## Tarefa
Pode continuar o texto sobre a amniocentese a partir do ponto em que termina?

## Excerto do texto

───

Amniocentese: Exame para Gestantes

Durante a gestação existem vários exames necessários para acompanhar o desenvolvimento do bebé. Um desses exames é a amniocentese.

Este exame pré-natal tem a função de detetar malformações congénitas, como por exemplo a síndrome de Down.

A amniocentese é apenas indicada em algumas situações, não sendo por isso necessário em todas as gestações.

Confira de seguida quando é que a amniocentese deve ser realizada, em que casos ela é indicada e quando é que não deve ser feita pela grávida.

Quando deve ser realizada a amniocentese?

A amniocentese é normalmente realizada após os exames do 1º trimestre, como por exemplo a translucência nucal.

Este exame é realizado entre a 11ª e a 14ª semana, período durante o qual já é possível detetar algum tipo de anomalia cromossomial. Assim, a amniocentese deverá ser realizada entre a 15ª e a 18ª semana.

Quando é que a amniocentese é indicada?

A amniocentese não é um exame que todas as gestantes tenham de fazer, até porque pode implicar algum risco para o bebé. Assim, a amniocentese é apenas indicada nos seguintes casos:

  • quando a gestante tem 35 ou mais anos, já que a partir desta idade o risco de ocorrência de malformações genéticas é maior;
  • quando é necessário avaliar se existe anemia em bebés com sensibilização Rh (situação onde o organismo materno produz anticorpos que atuam contra o sangue do feto).

───

## Dados disponíveis
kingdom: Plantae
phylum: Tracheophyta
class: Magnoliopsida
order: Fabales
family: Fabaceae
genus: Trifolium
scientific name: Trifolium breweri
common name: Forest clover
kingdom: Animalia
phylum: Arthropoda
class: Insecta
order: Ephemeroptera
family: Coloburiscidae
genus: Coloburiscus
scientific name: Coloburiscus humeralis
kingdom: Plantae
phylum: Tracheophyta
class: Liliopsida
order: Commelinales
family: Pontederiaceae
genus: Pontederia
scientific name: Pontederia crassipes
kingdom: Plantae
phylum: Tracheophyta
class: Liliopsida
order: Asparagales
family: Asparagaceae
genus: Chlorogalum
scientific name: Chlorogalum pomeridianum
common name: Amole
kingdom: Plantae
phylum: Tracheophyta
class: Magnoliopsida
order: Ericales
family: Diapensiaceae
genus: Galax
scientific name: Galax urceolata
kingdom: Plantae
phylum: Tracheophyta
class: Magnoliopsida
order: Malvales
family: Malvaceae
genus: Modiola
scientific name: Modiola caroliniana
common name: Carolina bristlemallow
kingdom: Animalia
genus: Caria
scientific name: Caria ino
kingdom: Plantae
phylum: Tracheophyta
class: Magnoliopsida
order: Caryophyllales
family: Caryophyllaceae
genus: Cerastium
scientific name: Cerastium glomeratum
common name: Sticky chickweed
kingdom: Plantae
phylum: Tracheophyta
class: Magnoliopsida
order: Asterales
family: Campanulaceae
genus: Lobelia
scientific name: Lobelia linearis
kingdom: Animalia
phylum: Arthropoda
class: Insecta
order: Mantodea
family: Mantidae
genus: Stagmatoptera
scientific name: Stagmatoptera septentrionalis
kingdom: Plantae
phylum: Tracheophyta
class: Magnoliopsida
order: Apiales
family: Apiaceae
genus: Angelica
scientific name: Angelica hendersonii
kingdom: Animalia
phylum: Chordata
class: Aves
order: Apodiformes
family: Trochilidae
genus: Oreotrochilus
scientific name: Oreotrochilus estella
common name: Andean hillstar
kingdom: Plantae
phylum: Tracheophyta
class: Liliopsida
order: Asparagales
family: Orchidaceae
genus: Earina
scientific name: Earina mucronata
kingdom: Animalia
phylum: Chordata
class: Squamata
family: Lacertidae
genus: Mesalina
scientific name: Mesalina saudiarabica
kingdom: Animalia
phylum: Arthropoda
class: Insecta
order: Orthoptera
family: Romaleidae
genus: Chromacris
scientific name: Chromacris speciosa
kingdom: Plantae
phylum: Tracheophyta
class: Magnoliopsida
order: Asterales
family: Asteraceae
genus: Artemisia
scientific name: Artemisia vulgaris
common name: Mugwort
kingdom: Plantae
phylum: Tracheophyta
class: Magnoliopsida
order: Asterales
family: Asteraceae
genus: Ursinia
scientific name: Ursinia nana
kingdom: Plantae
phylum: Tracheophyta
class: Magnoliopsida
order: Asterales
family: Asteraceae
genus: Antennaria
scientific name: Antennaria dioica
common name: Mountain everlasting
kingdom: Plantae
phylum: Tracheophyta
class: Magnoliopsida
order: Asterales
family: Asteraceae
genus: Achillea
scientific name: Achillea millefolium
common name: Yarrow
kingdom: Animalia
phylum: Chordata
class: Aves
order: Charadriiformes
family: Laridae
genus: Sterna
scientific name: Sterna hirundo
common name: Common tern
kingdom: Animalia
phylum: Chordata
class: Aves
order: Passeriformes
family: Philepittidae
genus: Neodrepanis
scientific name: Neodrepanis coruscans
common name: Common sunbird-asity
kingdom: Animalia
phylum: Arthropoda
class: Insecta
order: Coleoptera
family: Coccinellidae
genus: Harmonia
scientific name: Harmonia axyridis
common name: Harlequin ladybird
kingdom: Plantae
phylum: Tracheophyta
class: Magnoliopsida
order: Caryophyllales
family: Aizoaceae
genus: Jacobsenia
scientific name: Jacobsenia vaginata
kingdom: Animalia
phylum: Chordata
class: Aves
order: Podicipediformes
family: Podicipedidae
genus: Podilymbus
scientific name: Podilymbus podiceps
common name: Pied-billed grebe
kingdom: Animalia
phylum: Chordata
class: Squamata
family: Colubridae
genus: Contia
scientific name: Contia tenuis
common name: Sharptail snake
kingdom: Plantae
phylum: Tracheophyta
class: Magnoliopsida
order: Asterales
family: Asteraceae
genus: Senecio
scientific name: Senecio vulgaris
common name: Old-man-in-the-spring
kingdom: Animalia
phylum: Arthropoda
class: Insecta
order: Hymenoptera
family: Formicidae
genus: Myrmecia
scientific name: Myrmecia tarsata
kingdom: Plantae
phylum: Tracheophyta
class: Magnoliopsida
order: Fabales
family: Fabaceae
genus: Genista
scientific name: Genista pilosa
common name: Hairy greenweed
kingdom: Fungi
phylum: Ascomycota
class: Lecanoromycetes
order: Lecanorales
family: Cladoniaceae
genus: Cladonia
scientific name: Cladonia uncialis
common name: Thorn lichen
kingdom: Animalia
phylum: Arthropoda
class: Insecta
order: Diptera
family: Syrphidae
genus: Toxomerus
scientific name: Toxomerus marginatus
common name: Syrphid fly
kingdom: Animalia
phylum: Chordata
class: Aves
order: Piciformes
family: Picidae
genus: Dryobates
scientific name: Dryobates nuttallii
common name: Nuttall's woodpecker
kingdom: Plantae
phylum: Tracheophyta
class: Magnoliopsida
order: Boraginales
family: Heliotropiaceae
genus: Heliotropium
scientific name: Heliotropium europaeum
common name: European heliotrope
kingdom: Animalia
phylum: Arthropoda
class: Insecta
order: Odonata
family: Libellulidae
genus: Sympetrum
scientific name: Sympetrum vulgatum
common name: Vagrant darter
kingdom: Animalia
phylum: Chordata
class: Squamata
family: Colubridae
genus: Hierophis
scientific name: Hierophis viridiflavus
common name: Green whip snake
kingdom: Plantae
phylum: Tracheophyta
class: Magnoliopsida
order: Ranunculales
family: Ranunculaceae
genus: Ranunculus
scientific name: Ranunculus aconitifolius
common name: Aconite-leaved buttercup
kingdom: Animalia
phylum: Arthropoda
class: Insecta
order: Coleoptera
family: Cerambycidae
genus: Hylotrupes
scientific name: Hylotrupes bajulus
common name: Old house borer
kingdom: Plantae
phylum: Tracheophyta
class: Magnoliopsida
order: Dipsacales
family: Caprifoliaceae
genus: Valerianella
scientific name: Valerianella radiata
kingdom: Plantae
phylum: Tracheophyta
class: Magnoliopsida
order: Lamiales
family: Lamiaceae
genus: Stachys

───

## Resposta
  • quando numa gravidez anterior houve um caso de síndrome de Down, sendo por isso a atual gestação considerada de risco;
  • quando o exame de translucência nucal dá um resultado positivo ou a suspeita que existe síndrome de Down;
  • quando ocorre uma diminuição do líquido amniótico;
  • em situações onde existe a necessidade de um parto prematuro, deve ser realizado uma amniocentese, de modo a avaliar e a verificar se os pulmões do bebé estão devidamente desenvolvidos.

Situações onde a amniocentese é contraindicada

Existem alguns casos onde a amniocentese é contraindicada, já que o risco é demasiado grande para o bebé. Essas situações incluem:

  • quando a mãe tem um historial de parto prematuro;
  • quando a gestante tem problemas placentários, como a placenta prévia, total ou parcial;
  • quando o tecido do colo é frágil, existindo por isso um risco grande de aborto ou parto prematuro.